(Source document)

The goals of this work are focused on the second and fourth points of the PAT concept. According to this concept, two aims were defined: the first was to find correlation model between the olive oil NIR spectra and high concentrations of polyphenols by means of employing algorithms based on feature extraction approaches; the second goal was to study the influence in the prediction models of several acquisition parameters, such as number of acquisitions per sample, and light source power is analyzed in the context of the application of an online NIR sensor within the Virgin Olive Oil Production Process (VOOPP).
This paper has been organized as follows: Section 2 presents the problem description and describes previous works; Section 3 shows the methodology, the hardware that has been used, and the mathematical resources employed to get the results; Section 4 explains the outcomes; Section 5 presents the conclusions.

2. Problem Description and Earlier Works

Nowadays, the master miller is the person in the factory who adjusts the process variables based on his own expertise, because the produced olive oil is analyzed in laboratories far from the factory. This scheme is prone to lack of objectivity, and sometimes the decisions cannot be based on the results because of the delay. Furthermore, the methods employed to assess the olive oil quality are invasive, time consuming, expensive, and require qualified staff.
Different works have evaluated the use of non-invasive technologies, such as near infrared spectrometers, computer vision, or electronic noses and tongues, to monitor the product qualities at all stages of the production process [10,11,12,13,14,15]. Particularly, the application of the near infrared (NIR) technology on the olive oil industry has been reported in [16]. In that case, the authors reviewed the literature related to the use of NIR spectrometry in the olive oil industry over olive fruits, slurries, and olive oils. Furthermore, an interesting review was done in [17], where the authors divided the main applications of olive oil NIR spectroscopy into adulteration detection, prediction of geographical origin, quality parameter determination, online process monitoring, and oxidative stability studies.

(End Source document)

### Action item A
According to the olive oil NIR text, who adjusts the process variables in the factory?
### Action item B
Rewrite everything in the olive oil NIR text from "Different works have" down to "oxidative stability studies.", replacing "computer vision" with "machine vision".

(Data shown)

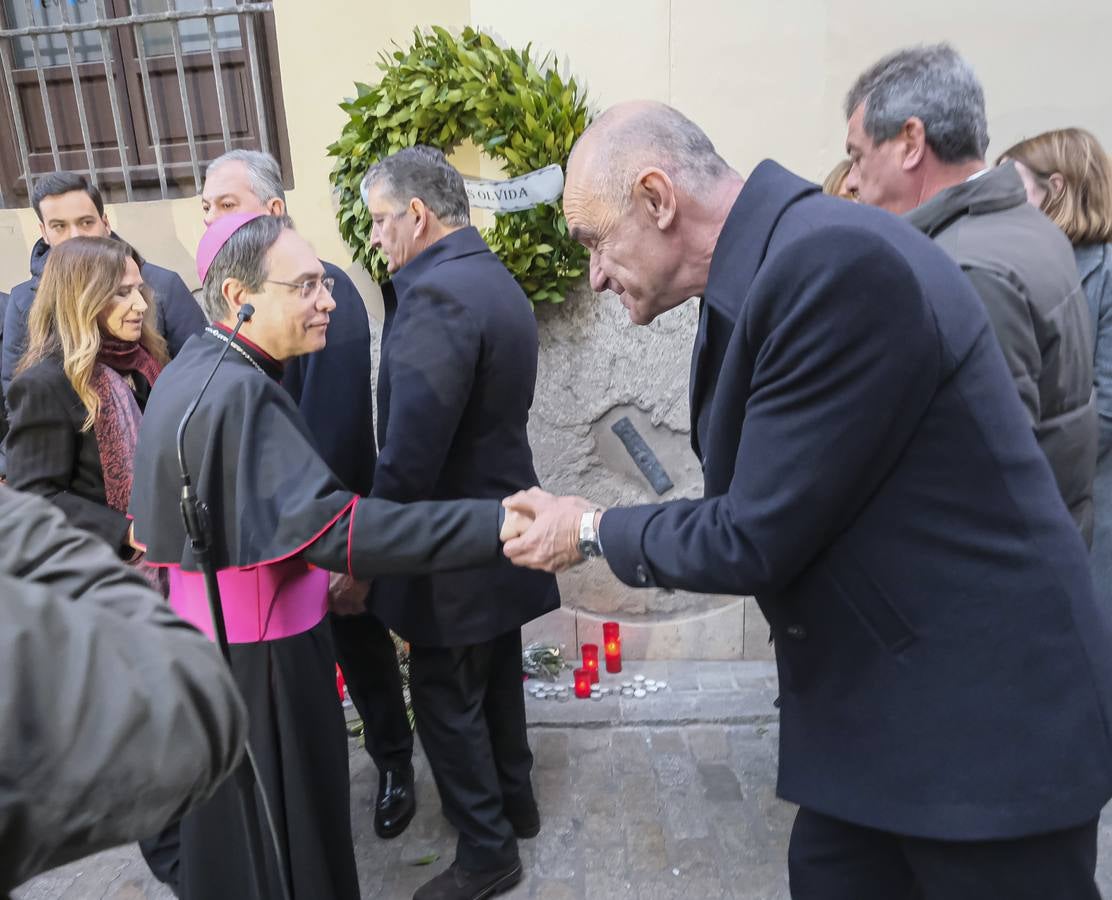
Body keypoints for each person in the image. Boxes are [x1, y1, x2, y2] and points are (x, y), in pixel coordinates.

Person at [501, 100, 1112, 899]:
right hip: (882, 722)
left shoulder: (831, 264)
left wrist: (586, 528)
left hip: (982, 741)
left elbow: (755, 531)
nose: (595, 273)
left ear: (657, 199)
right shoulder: (777, 263)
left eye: (594, 242)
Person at [128, 211, 524, 900]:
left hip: (217, 656)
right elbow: (337, 531)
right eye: (307, 285)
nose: (330, 301)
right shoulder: (242, 392)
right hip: (266, 669)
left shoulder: (195, 370)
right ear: (237, 297)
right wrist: (500, 526)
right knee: (294, 845)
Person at [362, 146, 559, 900]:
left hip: (449, 537)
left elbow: (410, 451)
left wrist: (372, 543)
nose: (377, 237)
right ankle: (515, 804)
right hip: (498, 517)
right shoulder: (491, 278)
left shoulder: (438, 295)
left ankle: (486, 853)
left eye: (382, 221)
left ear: (417, 215)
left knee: (445, 695)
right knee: (495, 673)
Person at [202, 150, 417, 837]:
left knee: (360, 647)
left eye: (226, 204)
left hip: (318, 527)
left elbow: (336, 433)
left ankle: (393, 764)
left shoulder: (323, 296)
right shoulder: (234, 294)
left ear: (271, 213)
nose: (211, 218)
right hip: (268, 536)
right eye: (207, 206)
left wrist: (343, 557)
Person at [843, 44, 1097, 540]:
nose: (851, 181)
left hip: (989, 583)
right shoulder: (1025, 223)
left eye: (857, 156)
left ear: (911, 142)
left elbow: (982, 474)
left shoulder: (962, 268)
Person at [0, 485, 246, 897]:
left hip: (142, 590)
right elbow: (190, 709)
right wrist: (121, 532)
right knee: (173, 837)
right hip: (123, 603)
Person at [997, 128, 1112, 606]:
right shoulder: (1027, 263)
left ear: (1056, 188)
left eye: (1011, 187)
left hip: (1092, 499)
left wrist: (1021, 465)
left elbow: (1106, 406)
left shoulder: (1105, 273)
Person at [5, 237, 164, 563]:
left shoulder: (144, 362)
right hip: (102, 575)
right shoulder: (44, 385)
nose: (141, 305)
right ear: (83, 299)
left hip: (168, 560)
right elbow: (35, 498)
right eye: (122, 292)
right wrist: (125, 530)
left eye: (139, 289)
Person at [2, 172, 203, 397]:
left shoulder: (162, 284)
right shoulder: (24, 300)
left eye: (86, 222)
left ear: (105, 223)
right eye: (60, 227)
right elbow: (15, 390)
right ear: (44, 233)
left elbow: (201, 368)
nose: (76, 236)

(End Data shown)

### Answer space A
The master miller.

### Answer space B
Different works have evaluated the use of non-invasive technologies, such as near infrared spectrometers, machine vision, or electronic noses and tongues, to monitor the product qualities at all stages of the production process [10,11,12,13,14,15]. Particularly, the application of the near infrared (NIR) technology on the olive oil industry has been reported in [16]. In that case, the authors reviewed the literature related to the use of NIR spectrometry in the olive oil industry over olive fruits, slurries, and olive oils. Furthermore, an interesting review was done in [17], where the authors divided the main applications of olive oil NIR spectroscopy into adulteration detection, prediction of geographical origin, quality parameter determination, online process monitoring, and oxidative stability studies.